Problem to solve: From the data below, return the exact lines starting at the line containing "sechs genannten Umweltziele" and ending at the line containing "(CTM) delegación Puebla, dio", both included, and nothing else.

Data to examine:

--- START ---

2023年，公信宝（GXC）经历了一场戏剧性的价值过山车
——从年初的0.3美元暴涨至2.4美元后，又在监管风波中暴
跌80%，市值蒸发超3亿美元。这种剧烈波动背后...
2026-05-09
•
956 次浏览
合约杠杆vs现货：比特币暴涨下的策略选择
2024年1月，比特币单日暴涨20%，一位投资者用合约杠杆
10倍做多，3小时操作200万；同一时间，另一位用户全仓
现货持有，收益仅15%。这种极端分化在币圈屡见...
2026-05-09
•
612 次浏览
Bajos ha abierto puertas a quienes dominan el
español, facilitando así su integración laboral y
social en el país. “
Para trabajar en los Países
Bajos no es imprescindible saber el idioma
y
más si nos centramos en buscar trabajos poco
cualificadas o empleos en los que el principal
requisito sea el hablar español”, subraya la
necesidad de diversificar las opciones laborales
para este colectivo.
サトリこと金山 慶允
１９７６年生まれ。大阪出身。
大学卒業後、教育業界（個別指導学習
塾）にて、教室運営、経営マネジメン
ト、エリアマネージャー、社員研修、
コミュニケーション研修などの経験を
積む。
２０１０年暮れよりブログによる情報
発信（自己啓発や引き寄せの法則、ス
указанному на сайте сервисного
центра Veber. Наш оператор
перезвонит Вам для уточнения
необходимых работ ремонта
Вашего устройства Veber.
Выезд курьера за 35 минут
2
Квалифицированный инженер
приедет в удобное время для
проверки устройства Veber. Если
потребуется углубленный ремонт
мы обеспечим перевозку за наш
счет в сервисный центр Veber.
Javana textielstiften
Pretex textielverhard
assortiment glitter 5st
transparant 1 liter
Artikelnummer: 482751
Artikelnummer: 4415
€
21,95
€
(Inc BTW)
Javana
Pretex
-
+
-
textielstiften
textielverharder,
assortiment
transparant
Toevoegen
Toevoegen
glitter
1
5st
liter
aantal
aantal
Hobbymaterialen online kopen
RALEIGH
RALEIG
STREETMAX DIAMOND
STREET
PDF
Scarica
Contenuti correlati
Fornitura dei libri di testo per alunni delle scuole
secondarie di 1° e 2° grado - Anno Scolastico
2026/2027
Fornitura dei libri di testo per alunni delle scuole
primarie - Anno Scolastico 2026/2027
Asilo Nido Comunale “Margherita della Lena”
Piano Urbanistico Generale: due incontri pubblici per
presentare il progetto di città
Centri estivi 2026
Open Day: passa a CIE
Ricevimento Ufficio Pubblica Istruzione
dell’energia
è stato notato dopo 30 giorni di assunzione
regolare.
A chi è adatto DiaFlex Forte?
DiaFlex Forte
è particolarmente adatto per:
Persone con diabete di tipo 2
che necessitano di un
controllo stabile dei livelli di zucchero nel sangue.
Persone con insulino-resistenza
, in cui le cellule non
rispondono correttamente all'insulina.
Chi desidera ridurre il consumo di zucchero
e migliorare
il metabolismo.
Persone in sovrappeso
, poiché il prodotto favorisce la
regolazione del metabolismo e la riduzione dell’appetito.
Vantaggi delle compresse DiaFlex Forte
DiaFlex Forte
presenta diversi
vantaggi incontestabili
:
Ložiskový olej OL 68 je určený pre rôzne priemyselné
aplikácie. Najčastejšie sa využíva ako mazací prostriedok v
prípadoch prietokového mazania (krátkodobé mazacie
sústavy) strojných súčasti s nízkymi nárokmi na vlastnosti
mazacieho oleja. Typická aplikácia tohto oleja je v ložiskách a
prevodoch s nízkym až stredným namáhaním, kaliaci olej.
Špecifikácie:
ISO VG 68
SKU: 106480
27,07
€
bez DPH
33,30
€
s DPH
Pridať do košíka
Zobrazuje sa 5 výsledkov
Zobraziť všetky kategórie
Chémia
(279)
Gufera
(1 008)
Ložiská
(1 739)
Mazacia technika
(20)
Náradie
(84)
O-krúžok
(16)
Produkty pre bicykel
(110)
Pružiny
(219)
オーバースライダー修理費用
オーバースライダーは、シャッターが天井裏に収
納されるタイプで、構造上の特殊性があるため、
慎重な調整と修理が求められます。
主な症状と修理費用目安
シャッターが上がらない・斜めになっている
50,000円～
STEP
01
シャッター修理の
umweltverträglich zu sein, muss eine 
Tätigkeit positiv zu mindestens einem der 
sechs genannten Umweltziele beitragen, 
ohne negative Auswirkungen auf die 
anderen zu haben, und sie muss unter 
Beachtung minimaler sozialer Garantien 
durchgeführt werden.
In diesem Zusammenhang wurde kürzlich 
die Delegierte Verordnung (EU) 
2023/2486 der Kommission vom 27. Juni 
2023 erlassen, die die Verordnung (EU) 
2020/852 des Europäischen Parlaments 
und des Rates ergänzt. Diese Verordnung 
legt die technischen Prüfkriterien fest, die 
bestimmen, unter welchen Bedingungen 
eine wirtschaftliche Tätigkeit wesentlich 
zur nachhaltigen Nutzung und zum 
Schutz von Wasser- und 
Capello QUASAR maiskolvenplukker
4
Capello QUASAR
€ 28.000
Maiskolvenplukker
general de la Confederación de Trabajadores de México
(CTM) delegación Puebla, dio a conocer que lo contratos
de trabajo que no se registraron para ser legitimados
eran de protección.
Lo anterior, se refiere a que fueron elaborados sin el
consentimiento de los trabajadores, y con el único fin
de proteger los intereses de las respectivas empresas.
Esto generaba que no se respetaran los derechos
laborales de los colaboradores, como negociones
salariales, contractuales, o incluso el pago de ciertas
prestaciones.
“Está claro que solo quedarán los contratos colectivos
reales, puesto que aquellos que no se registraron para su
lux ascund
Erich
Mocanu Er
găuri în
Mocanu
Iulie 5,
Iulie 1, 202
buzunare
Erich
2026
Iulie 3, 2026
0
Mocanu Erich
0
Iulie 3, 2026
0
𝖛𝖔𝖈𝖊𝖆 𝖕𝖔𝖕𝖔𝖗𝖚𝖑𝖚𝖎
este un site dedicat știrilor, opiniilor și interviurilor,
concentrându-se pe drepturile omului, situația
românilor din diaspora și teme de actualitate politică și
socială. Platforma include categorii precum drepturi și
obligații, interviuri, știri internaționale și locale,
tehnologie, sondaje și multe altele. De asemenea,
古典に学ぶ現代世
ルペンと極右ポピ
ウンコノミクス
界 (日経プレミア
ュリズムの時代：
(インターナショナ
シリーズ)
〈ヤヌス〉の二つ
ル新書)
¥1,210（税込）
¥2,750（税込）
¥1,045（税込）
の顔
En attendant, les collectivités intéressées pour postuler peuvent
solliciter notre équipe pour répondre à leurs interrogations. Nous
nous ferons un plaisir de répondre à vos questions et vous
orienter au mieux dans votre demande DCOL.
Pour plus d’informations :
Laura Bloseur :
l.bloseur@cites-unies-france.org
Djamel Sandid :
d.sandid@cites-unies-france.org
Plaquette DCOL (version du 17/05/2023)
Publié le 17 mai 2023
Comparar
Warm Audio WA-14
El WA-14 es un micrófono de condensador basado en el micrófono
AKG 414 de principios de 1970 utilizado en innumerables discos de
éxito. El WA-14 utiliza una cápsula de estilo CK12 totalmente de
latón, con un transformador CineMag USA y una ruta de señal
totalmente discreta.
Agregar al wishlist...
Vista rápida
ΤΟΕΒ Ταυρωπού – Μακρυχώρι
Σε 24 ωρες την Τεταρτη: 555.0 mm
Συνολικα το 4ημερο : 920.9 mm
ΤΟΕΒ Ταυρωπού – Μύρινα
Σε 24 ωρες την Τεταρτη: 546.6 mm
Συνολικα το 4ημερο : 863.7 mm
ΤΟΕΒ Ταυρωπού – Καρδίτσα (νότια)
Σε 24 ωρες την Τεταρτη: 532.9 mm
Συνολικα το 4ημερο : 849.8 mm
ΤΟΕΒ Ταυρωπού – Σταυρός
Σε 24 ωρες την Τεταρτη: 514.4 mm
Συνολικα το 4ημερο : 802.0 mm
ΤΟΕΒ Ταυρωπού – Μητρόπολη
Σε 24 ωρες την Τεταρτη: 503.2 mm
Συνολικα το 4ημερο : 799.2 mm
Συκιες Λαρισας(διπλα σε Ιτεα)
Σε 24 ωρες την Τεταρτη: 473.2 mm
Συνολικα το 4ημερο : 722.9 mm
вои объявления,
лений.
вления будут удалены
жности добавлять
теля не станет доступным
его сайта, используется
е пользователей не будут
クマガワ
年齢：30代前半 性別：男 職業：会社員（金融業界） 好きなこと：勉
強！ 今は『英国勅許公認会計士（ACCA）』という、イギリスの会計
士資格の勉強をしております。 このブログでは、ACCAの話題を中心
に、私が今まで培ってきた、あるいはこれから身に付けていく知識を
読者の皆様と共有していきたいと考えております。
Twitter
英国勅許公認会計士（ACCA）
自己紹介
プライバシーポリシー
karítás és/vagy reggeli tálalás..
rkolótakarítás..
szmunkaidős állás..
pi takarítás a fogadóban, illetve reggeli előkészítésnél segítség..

--- END ---

Result of the task:
sechs genannten Umweltziele beitragen, 
ohne negative Auswirkungen auf die 
anderen zu haben, und sie muss unter 
Beachtung minimaler sozialer Garantien 
durchgeführt werden.
In diesem Zusammenhang wurde kürzlich 
die Delegierte Verordnung (EU) 
2023/2486 der Kommission vom 27. Juni 
2023 erlassen, die die Verordnung (EU) 
2020/852 des Europäischen Parlaments 
und des Rates ergänzt. Diese Verordnung 
legt die technischen Prüfkriterien fest, die 
bestimmen, unter welchen Bedingungen 
eine wirtschaftliche Tätigkeit wesentlich 
zur nachhaltigen Nutzung und zum 
Schutz von Wasser- und 
Capello QUASAR maiskolvenplukker
4
Capello QUASAR
€ 28.000
Maiskolvenplukker
general de la Confederación de Trabajadores de México
(CTM) delegación Puebla, dio a conocer que lo contratos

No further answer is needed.